Cette culture de la mode, si riche en Afrique, se perpétue aujourd’hui dans un large éventail de marchés et de formes. L’Afrique est le foyer de nombreux designers actuels, dont certains font partie des réseaux internationaux de la mode alors que d’autres travaillent principalement sur les marchés locaux. Tous puisent leur inspiration dans des influences très diverses pour répondre à la demande de leurs marchés, certains travaillant dans des styles typiquement locaux et d’autres à partir des tendances de la mode internationale. La mode africaine contemporaine fait l’objet d’une attention grandissante aussi bien au niveau universitaire que commercial ; comme l’art africain contemporain, la production de mode du continent est à la fois très populaire et à la pointe de la recherche la plus érudite.

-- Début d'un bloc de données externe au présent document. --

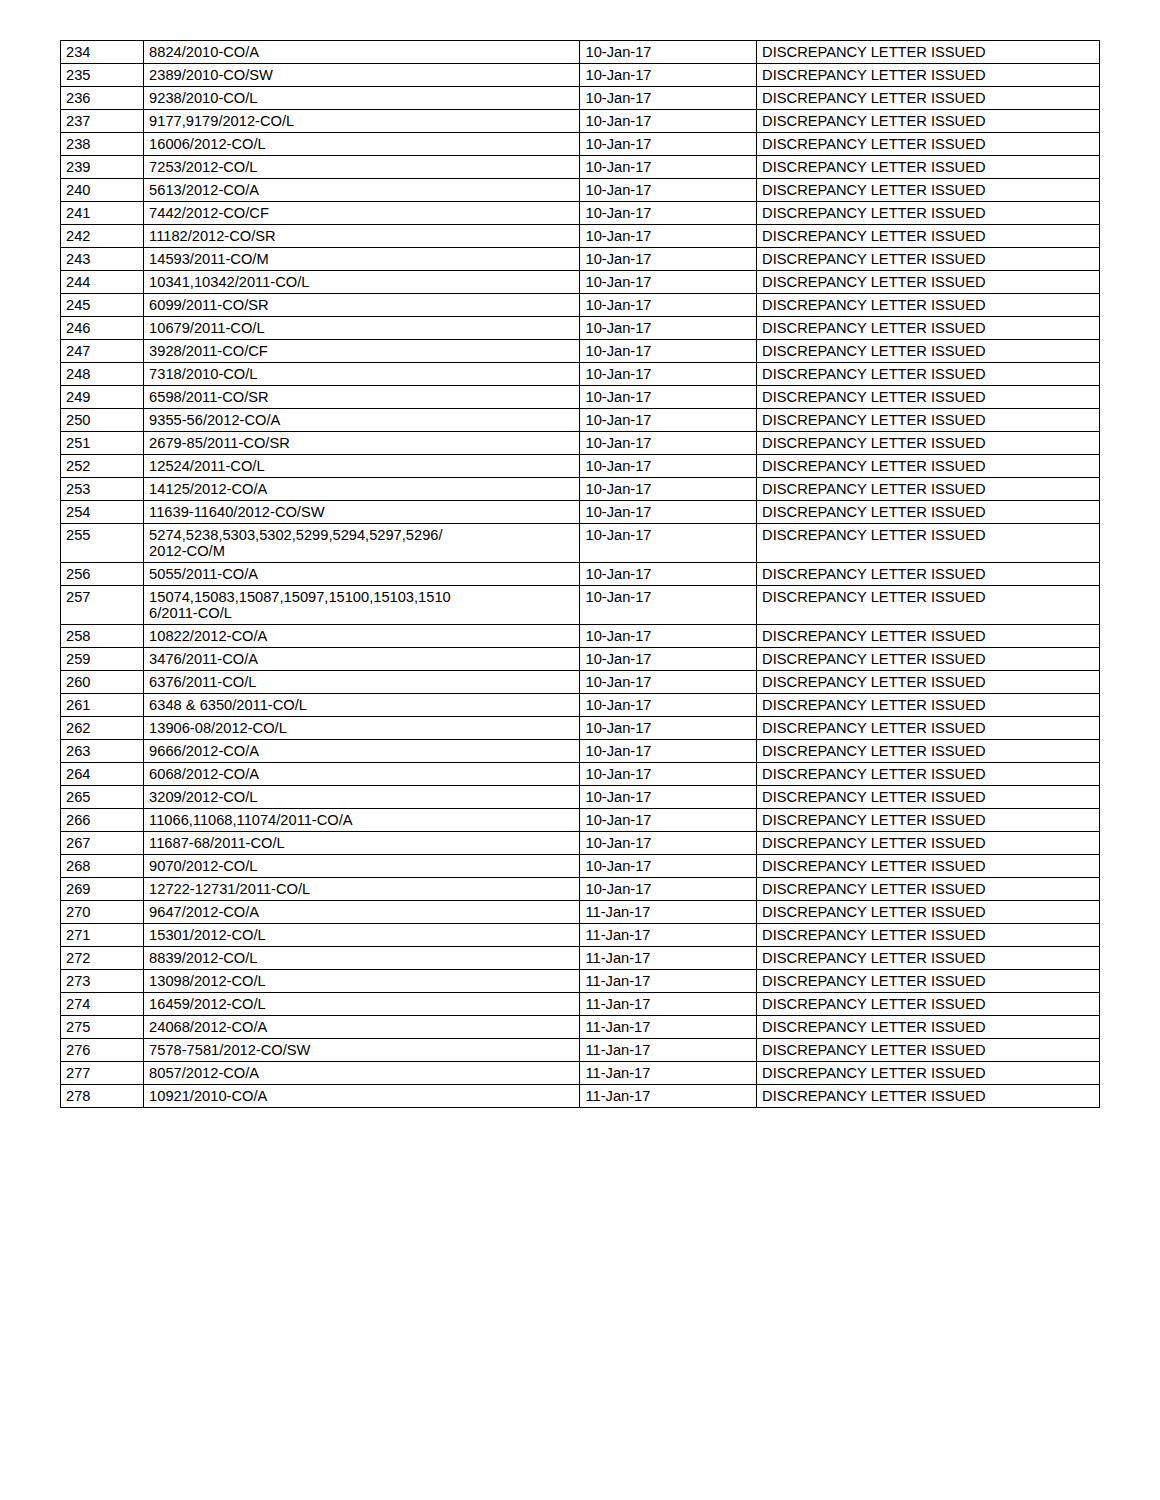| 234 | 8824/2010-CO/A | 10-Jan-17 | DISCREPANCY LETTER ISSUED |
| 235 | 2389/2010-CO/SW | 10-Jan-17 | DISCREPANCY LETTER ISSUED |
| 236 | 9238/2010-CO/L | 10-Jan-17 | DISCREPANCY LETTER ISSUED |
| 237 | 9177,9179/2012-CO/L | 10-Jan-17 | DISCREPANCY LETTER ISSUED |
| 238 | 16006/2012-CO/L | 10-Jan-17 | DISCREPANCY LETTER ISSUED |
| 239 | 7253/2012-CO/L | 10-Jan-17 | DISCREPANCY LETTER ISSUED |
| 240 | 5613/2012-CO/A | 10-Jan-17 | DISCREPANCY LETTER ISSUED |
| 241 | 7442/2012-CO/CF | 10-Jan-17 | DISCREPANCY LETTER ISSUED |
| 242 | 11182/2012-CO/SR | 10-Jan-17 | DISCREPANCY LETTER ISSUED |
| 243 | 14593/2011-CO/M | 10-Jan-17 | DISCREPANCY LETTER ISSUED |
| 244 | 10341,10342/2011-CO/L | 10-Jan-17 | DISCREPANCY LETTER ISSUED |
| 245 | 6099/2011-CO/SR | 10-Jan-17 | DISCREPANCY LETTER ISSUED |
| 246 | 10679/2011-CO/L | 10-Jan-17 | DISCREPANCY LETTER ISSUED |
| 247 | 3928/2011-CO/CF | 10-Jan-17 | DISCREPANCY LETTER ISSUED |
| 248 | 7318/2010-CO/L | 10-Jan-17 | DISCREPANCY LETTER ISSUED |
| 249 | 6598/2011-CO/SR | 10-Jan-17 | DISCREPANCY LETTER ISSUED |
| 250 | 9355-56/2012-CO/A | 10-Jan-17 | DISCREPANCY LETTER ISSUED |
| 251 | 2679-85/2011-CO/SR | 10-Jan-17 | DISCREPANCY LETTER ISSUED |
| 252 | 12524/2011-CO/L | 10-Jan-17 | DISCREPANCY LETTER ISSUED |
| 253 | 14125/2012-CO/A | 10-Jan-17 | DISCREPANCY LETTER ISSUED |
| 254 | 11639-11640/2012-CO/SW | 10-Jan-17 | DISCREPANCY LETTER ISSUED |
| 255 | 5274,5238,5303,5302,5299,5294,5297,5296/ 2012-CO/M | 10-Jan-17 | DISCREPANCY LETTER ISSUED |
| 256 | 5055/2011-CO/A | 10-Jan-17 | DISCREPANCY LETTER ISSUED |
| 257 | 15074,15083,15087,15097,15100,15103,1510 6/2011-CO/L | 10-Jan-17 | DISCREPANCY LETTER ISSUED |
| 258 | 10822/2012-CO/A | 10-Jan-17 | DISCREPANCY LETTER ISSUED |
| 259 | 3476/2011-CO/A | 10-Jan-17 | DISCREPANCY LETTER ISSUED |
| 260 | 6376/2011-CO/L | 10-Jan-17 | DISCREPANCY LETTER ISSUED |
| 261 | 6348 & 6350/2011-CO/L | 10-Jan-17 | DISCREPANCY LETTER ISSUED |
| 262 | 13906-08/2012-CO/L | 10-Jan-17 | DISCREPANCY LETTER ISSUED |
| 263 | 9666/2012-CO/A | 10-Jan-17 | DISCREPANCY LETTER ISSUED |
| 264 | 6068/2012-CO/A | 10-Jan-17 | DISCREPANCY LETTER ISSUED |
| 265 | 3209/2012-CO/L | 10-Jan-17 | DISCREPANCY LETTER ISSUED |
| 266 | 11066,11068,11074/2011-CO/A | 10-Jan-17 | DISCREPANCY LETTER ISSUED |
| 267 | 11687-68/2011-CO/L | 10-Jan-17 | DISCREPANCY LETTER ISSUED |
| 268 | 9070/2012-CO/L | 10-Jan-17 | DISCREPANCY LETTER ISSUED |
| 269 | 12722-12731/2011-CO/L | 10-Jan-17 | DISCREPANCY LETTER ISSUED |
| 270 | 9647/2012-CO/A | 11-Jan-17 | DISCREPANCY LETTER ISSUED |
| 271 | 15301/2012-CO/L | 11-Jan-17 | DISCREPANCY LETTER ISSUED |
| 272 | 8839/2012-CO/L | 11-Jan-17 | DISCREPANCY LETTER ISSUED |
| 273 | 13098/2012-CO/L | 11-Jan-17 | DISCREPANCY LETTER ISSUED |
| 274 | 16459/2012-CO/L | 11-Jan-17 | DISCREPANCY LETTER ISSUED |
| 275 | 24068/2012-CO/A | 11-Jan-17 | DISCREPANCY LETTER ISSUED |
| 276 | 7578-7581/2012-CO/SW | 11-Jan-17 | DISCREPANCY LETTER ISSUED |
| 277 | 8057/2012-CO/A | 11-Jan-17 | DISCREPANCY LETTER ISSUED |
| 278 | 10921/2010-CO/A | 11-Jan-17 | DISCREPANCY LETTER ISSUED |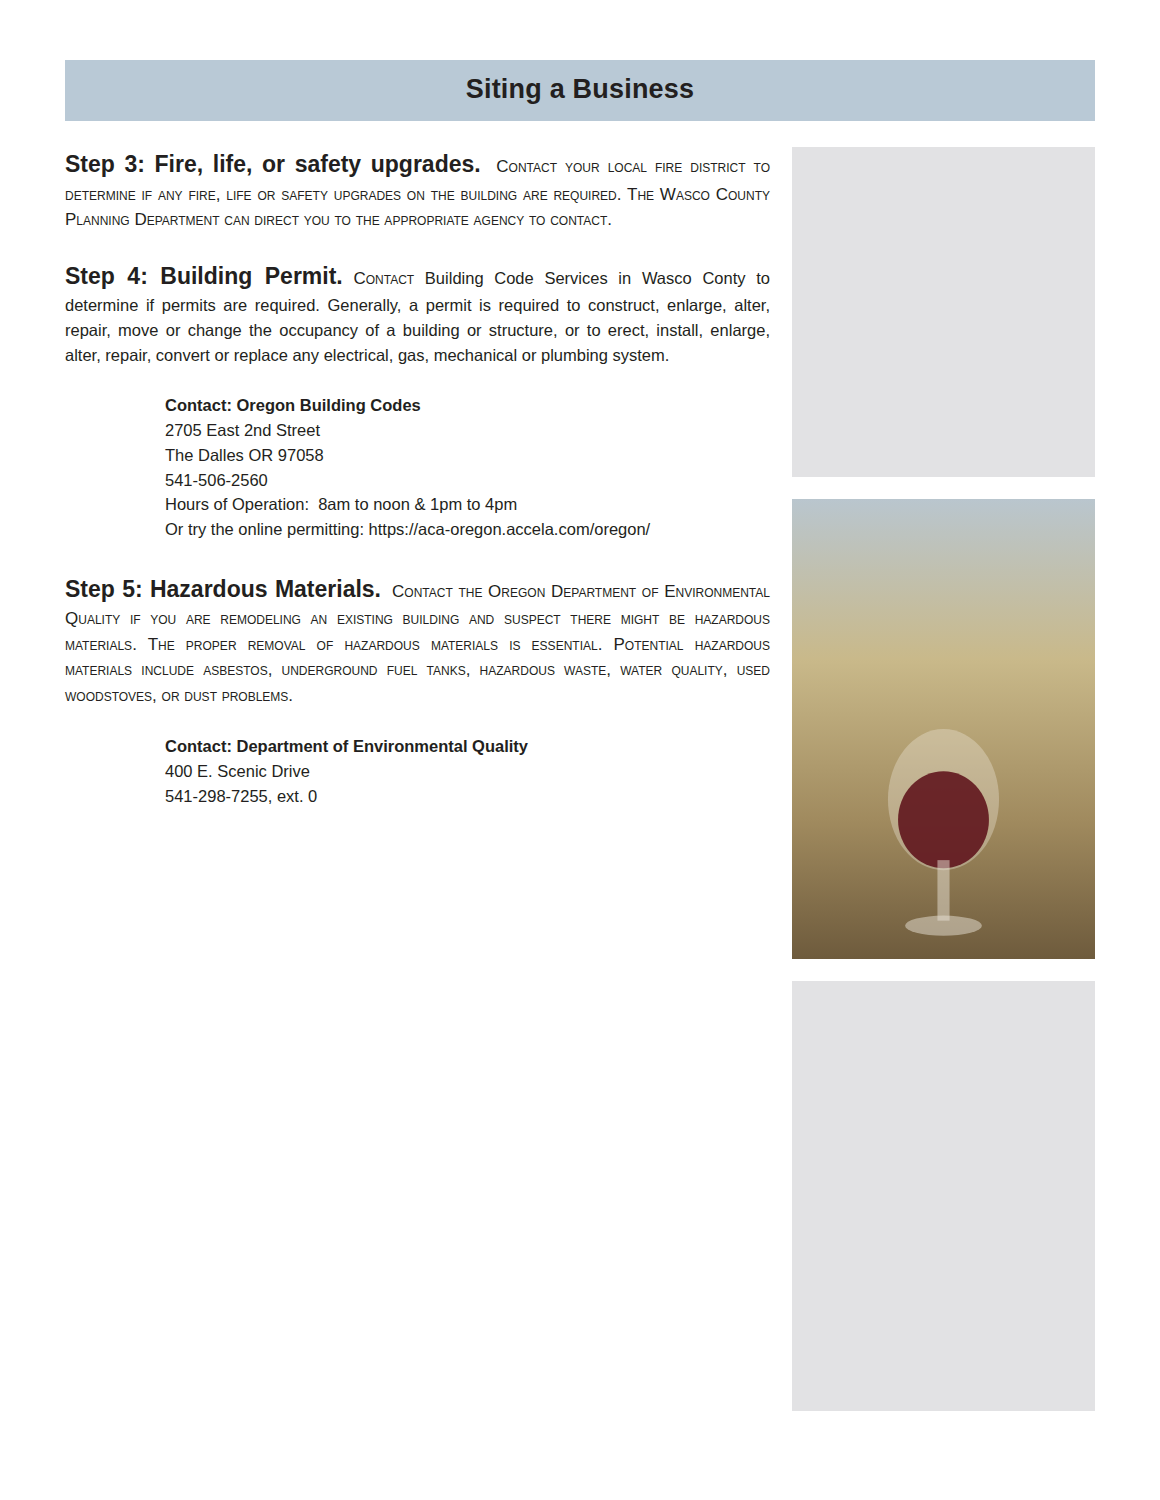Siting a Business
Step 3: Fire, life, or safety upgrades. Contact your local fire district to determine if any fire, life or safety upgrades on the building are required. The Wasco County Planning Department can direct you to the appropriate agency to contact.
Step 4: Building Permit. Contact Building Code Services in Wasco Conty to determine if permits are required. Generally, a permit is required to construct, enlarge, alter, repair, move or change the occupancy of a building or structure, or to erect, install, enlarge, alter, repair, convert or replace any electrical, gas, mechanical or plumbing system.
Contact: Oregon Building Codes
2705 East 2nd Street
The Dalles OR 97058
541-506-2560
Hours of Operation: 8am to noon & 1pm to 4pm
Or try the online permitting: https://aca-oregon.accela.com/oregon/
Step 5: Hazardous Materials. Contact the Oregon Department of Environmental Quality if you are remodeling an existing building and suspect there might be hazardous materials. The proper removal of hazardous materials is essential. Potential hazardous materials include asbestos, underground fuel tanks, hazardous waste, water quality, used woodstoves, or dust problems.
Contact: Department of Environmental Quality
400 E. Scenic Drive
541-298-7255, ext. 0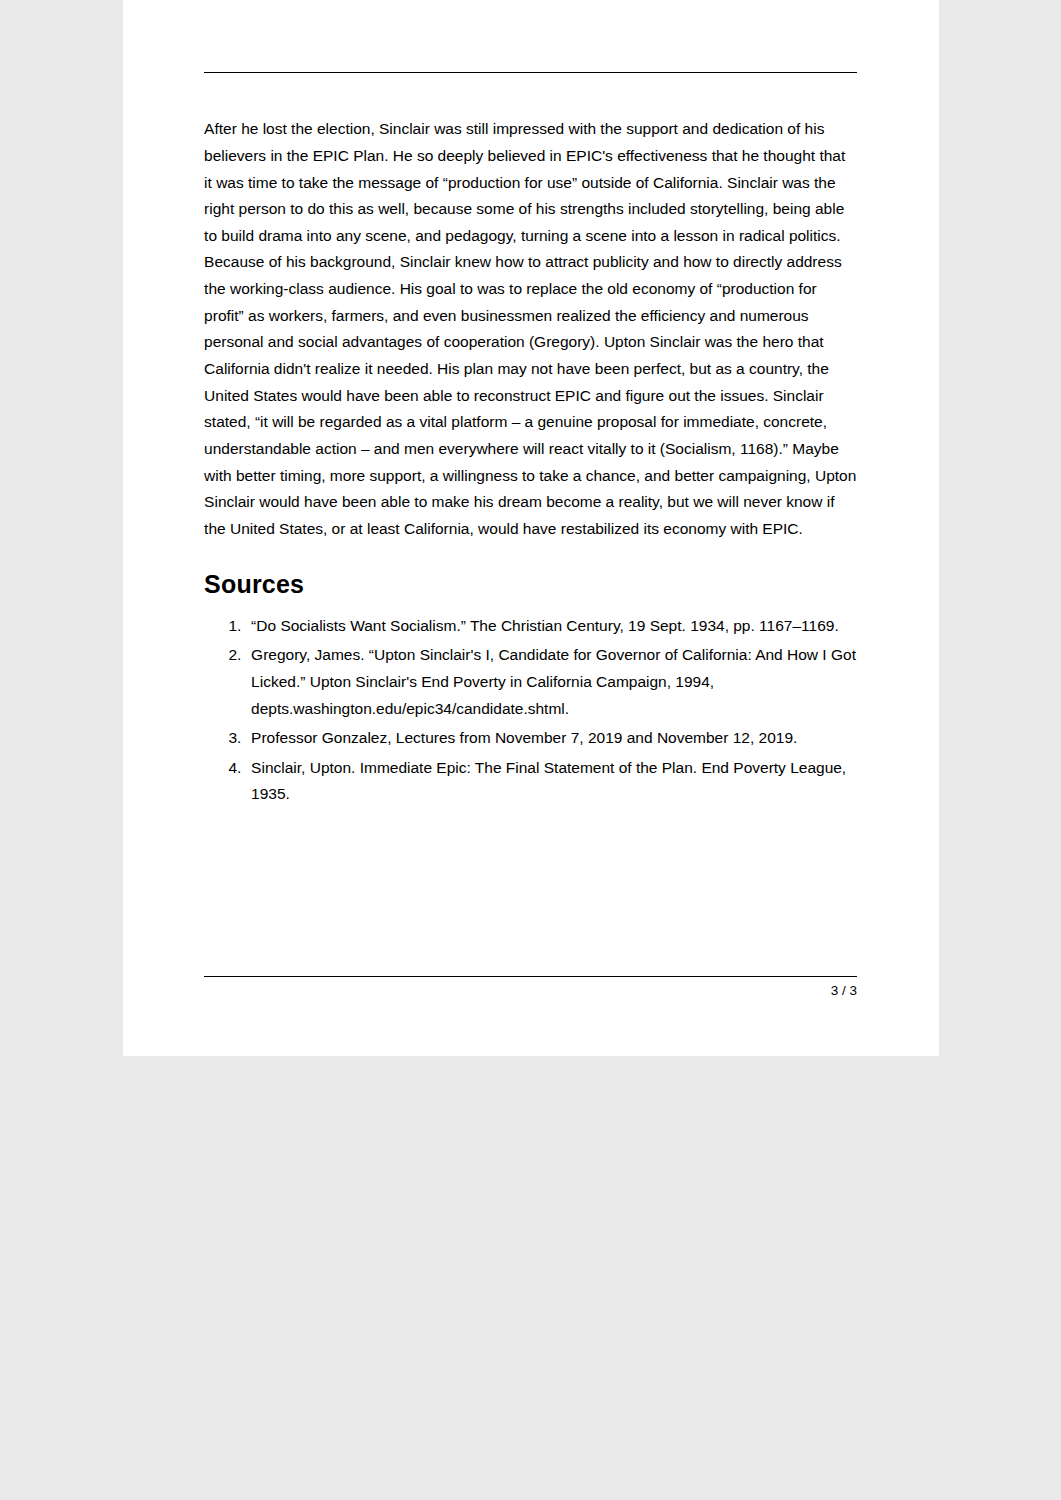After he lost the election, Sinclair was still impressed with the support and dedication of his believers in the EPIC Plan. He so deeply believed in EPIC's effectiveness that he thought that it was time to take the message of “production for use” outside of California. Sinclair was the right person to do this as well, because some of his strengths included storytelling, being able to build drama into any scene, and pedagogy, turning a scene into a lesson in radical politics. Because of his background, Sinclair knew how to attract publicity and how to directly address the working-class audience. His goal to was to replace the old economy of “production for profit” as workers, farmers, and even businessmen realized the efficiency and numerous personal and social advantages of cooperation (Gregory). Upton Sinclair was the hero that California didn't realize it needed. His plan may not have been perfect, but as a country, the United States would have been able to reconstruct EPIC and figure out the issues. Sinclair stated, “it will be regarded as a vital platform – a genuine proposal for immediate, concrete, understandable action – and men everywhere will react vitally to it (Socialism, 1168).” Maybe with better timing, more support, a willingness to take a chance, and better campaigning, Upton Sinclair would have been able to make his dream become a reality, but we will never know if the United States, or at least California, would have restabilized its economy with EPIC.
Sources
“Do Socialists Want Socialism.” The Christian Century, 19 Sept. 1934, pp. 1167–1169.
Gregory, James. “Upton Sinclair's I, Candidate for Governor of California: And How I Got Licked.” Upton Sinclair's End Poverty in California Campaign, 1994, depts.washington.edu/epic34/candidate.shtml.
Professor Gonzalez, Lectures from November 7, 2019 and November 12, 2019.
Sinclair, Upton. Immediate Epic: The Final Statement of the Plan. End Poverty League, 1935.
3 / 3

Une littérature émergente a commencé à aborder le sujet du travail des stylistes de la haute couture africaine, avec van der Plas et Willemsen (1998), Revue Noire (1997), Mendy-Ongoundou (2002), Mustafa (2002), (L’Afrique C’est Chic), et Rovine (2004). D’autres études récentes ont exploré les marchés locaux dévolus à la conception de vêtements en Afrique, révélant à quel point ces pratiques reflètent l’évolution de la création à travers le temps. Cette analyse des usages locaux en matière de création a été illustrée par Rabine (2002), Bastian (1996), Gondola (1999), Hansen (2000), Picton (1995), Renne (1995), Rovine (2001) ainsi que par Perani et Wolf (1999). Tous démontrent la complexité de la production de mode locale, beaucoup en explorant les différentes forces à l’œuvre aux niveaux esthétique, économique, social et politique dans la production et la commercialisation de styles en pleine évolution
Les différentes expressions du style africain sur les marchés mondiaux de la mode reflètent des rapports variés aux cultures et aux réalités africaines, parce que la mode africaine est présente aussi bien dans le champ international de la Haute Couture, dominé par l’occident, que dans les économies locales de la mode, où les designers peuvent puiser dans les styles internationaux tout en gardant les spécificités locales. La mode est difficile à définir dans un contexte mondial, car elle est généralement associée à un marché particulier qui s’est développé au milieu du dix-neuvième siècle à Paris autour des vêtements modernes, occidentaux et elle reste focalisée sur cette ville, ainsi que sur Milan et sur New-York. L’Afrique, comme d’autres places non occidentales, a longtemps été absente de ce concept-là, sinon comme source occasionnelle d’inspiration pour les designers occidentaux. Comme le déclare Neissen, cette conception de la mode aurait dû être revue depuis longtemps : « Il existe toujours un fossé profond entre les études faites sur les pratiques occidentales de la mode / vêtement et le phénomène universel de l’habit / parure. Par conséquent, des évènements mondiaux qui seraient d’une importance primordiale pour une théorie de la mode sont soit occultés soit soustraits à notre attention. » (Neissen 2003b : 250)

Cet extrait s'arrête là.